*Sigh* Where Oh where are you Romeo? Have you ever thought that? Coming close to eleven years since waiting for my future husband, I'm only twenty-three, but that sounds like a long time.
About two weeks ago I was really feeling down in the depths about waiting for my future husband. I was having it all out at God. We live on farmland now so it's nice to go in the field and talk to God...or yell at him. Yeah, I was screaming, crying, stomping the ground, punching the air. It was an all out fight. I'm sure it was no where close to when Jacob wrestled with God.
I calmed down and I went into our barn. I talked with God quietly, discussing with him how I truly felt about waiting and waiting, and my fear that I'll be getting married when I'm a lot older. One of my desires is to marry when I'm young. I want to be able to have children. I've "reminded" God of that desire numerous times.
It wasn't until a couple days later that God told me to let that fear go. Letting go of my white-knuckled grip was hard. Then God told me this.

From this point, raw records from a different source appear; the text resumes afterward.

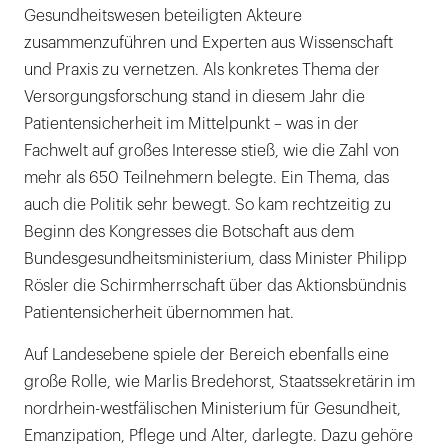
Gesundheitswesen beteiligten Akteure
zusammenzuführen und Experten aus Wissenschaft
und Praxis zu vernetzen. Als konkretes Thema der
Versorgungsforschung stand in diesem Jahr die
Patientensicherheit im Mittelpunkt – was in der
Fachwelt auf großes Interesse stieß, wie die Zahl von
mehr als 650 Teilnehmern belegte. Ein Thema, das
auch die Politik sehr bewegt. So kam rechtzeitig zu
Beginn des Kongresses die Botschaft aus dem
Bundesgesundheitsministerium, dass Minister Philipp
Rösler die Schirmherrschaft über das Aktionsbündnis
Patientensicherheit übernommen hat.
Auf Landesebene spiele der Bereich ebenfalls eine
große Rolle, wie Marlis Bredehorst, Staatssekretärin im
nordrhein-westfälischen Ministerium für Gesundheit,
Emanzipation, Pflege und Alter, darlegte. Dazu gehöre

Now faith is being sure of what we hope for and certain of what we do not see.
Hebrews 11:1
I am at peace again! For those of you who are waiting just like me; it's okay. Now Juliettes, listen up! Don't just sit on the balcony and weep for your prince in shining armor. Reach out to other Juliettes who are lost and need the love of our King and Savior. In this time don't sit ideally by twiddling your thumbs but seek out what God has planed for your single years.